Une nouvelle origine de calcaire
Des pavés en béton construits à base d’un éco-matériau possédant des propriétés drainantes et qui permettent à présent de lutter contre les îlots de chaleur dans les grandes villes. Le projet Fresh Ecopavers, piloté par l’école d’ingénieurs spécialisée dans le BTP ESITC Caen, ne cesse d’étonner.
À l’origine, une idée simple : remplacer pour partie les graviers nécessaires à la construction de pavés en béton par des coquilles Saint-Jacques broyées issues de la pêche et de la conchyliculture, qui sont innombrables sur la côte normande. Le fait qu’elles contiennent du calcaire leur permet de remplacer le ciment.

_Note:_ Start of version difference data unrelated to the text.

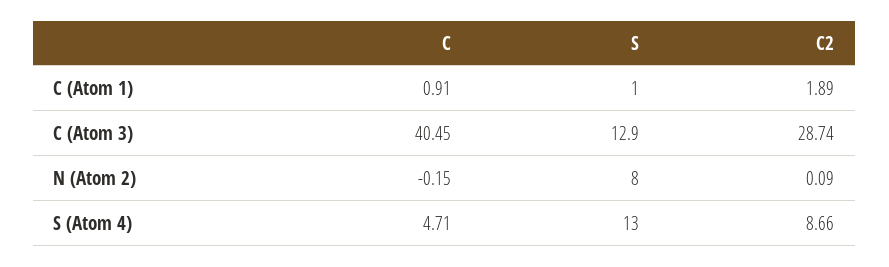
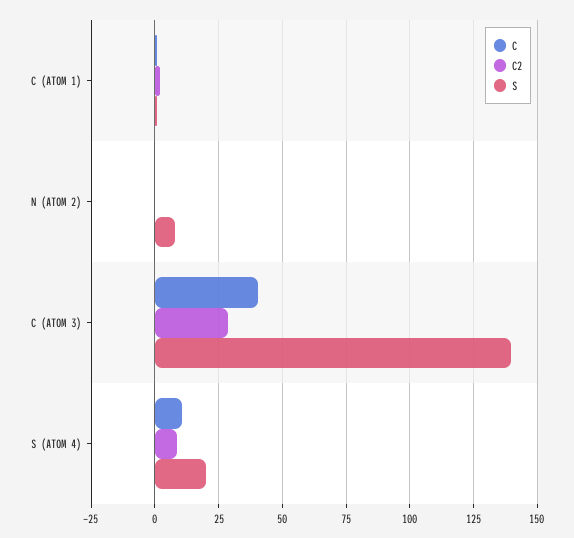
  {
    "C": {
      "C (Atom 1)": 0.91,
      "C (Atom 3)": 40.45,
      "N (Atom 2)": -0.15,
-     "S (Atom 4)": 4.71
+     "S (Atom 4)": 10
    },
    "S": {
      "C (Atom 1)": 1,
-     "C (Atom 3)": 12.9,
+     "C (Atom 3)": 140,
      "N (Atom 2)": 8,
-     "S (Atom 4)": 13
+     "S (Atom 4)": 20
    },
    "C2": {
      "C (Atom 1)": 1.89,
      "C (Atom 3)": 28.74,
      "N (Atom 2)": 0.09,
      "S (Atom 4)": 8.66
    }
  }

Une formulation « magique »
Dès 2015, les laboratoires de recherche de l’ESITC ont fait breveter un premier type d’éco-pavé à base de coproduits coquilliers dont la formulation permet de laisser l’eau s’infiltrer naturellement dans les sols (parkings, places, trottoirs…), ce qui participe à la limitation et à la prévention des risques d’inondations en milieu urbain. Mais les ingénieurs normands ont décidé de pousser plus loin l’innovation, dans le cadre d’un programme financé par l’ADEME et les régions Normandie et Ile-de-France, et mené en partenariat avec l’Agence parisienne du climat et l’ESITC Paris.
« Nous avons lancé dès la fin de l’année 2020 une nouvelle étude technique en analysant les propriétés mécaniques et hydrothermiques des pavés drainants afin de rechercher leurs propriétés rafraîchissantes. Elle a abouti à une optimisation de la composition du béton, qui permet aux pavés de restituer la fraîcheur du sol en condition de forte chaleur par un effet de vaporisation de l’eau », explique le docteur Hamzé Karaky, enseignant-chercheur à l’ESITC Caen.
Bientôt testé à Paris
« Les tests ont pour l’instant eu lieu en laboratoire, avec un protocole expérimental unique qui permet de se positionner dans des conditions réelles. Le pavé optimisé a pour objectif de répondre aux deux principaux paramètres, à savoir le drainage de l’eau et l’effet rafraîchissant. Ces pavés développés ont donné des performances encourageantes, avec une porosité totale très élevée tout en gardant des performances mécaniques acceptables vis-à-vis de la norme en vigueur », explique Hamzé Karaky.
Pour la suite, l’ESITC Caen a la charge de suivre in-situ les performances, en termes d’îlot de chaleur, de deux grands chantiers expérimentaux (Caen et Alençon) sur plusieurs mètres carrés. Ces tests en conditions réelles ont déjà commencé, mais les résultats ne sont pas encore connus.
Pour ces essais, les pavés seront équipés de capteurs afin de mesurer la quantité d’eau qu’ils contiennent, la capacité à la restituer, le débit et la température.
Les sites visés pour l’utilisation des éco-pavés se trouvent surtout dans les centres-villes des grandes agglomérations, là où le phénomène d’îlots de chaleur est le plus présent : parkings, pistes cyclables, parvis…
Un test sera d’ailleurs mené à Paris à la fin du cycle d’expérimentation, en 2022. Si les résultats sont concluants, le prototype sera breveté et commercialisé dans la foulée.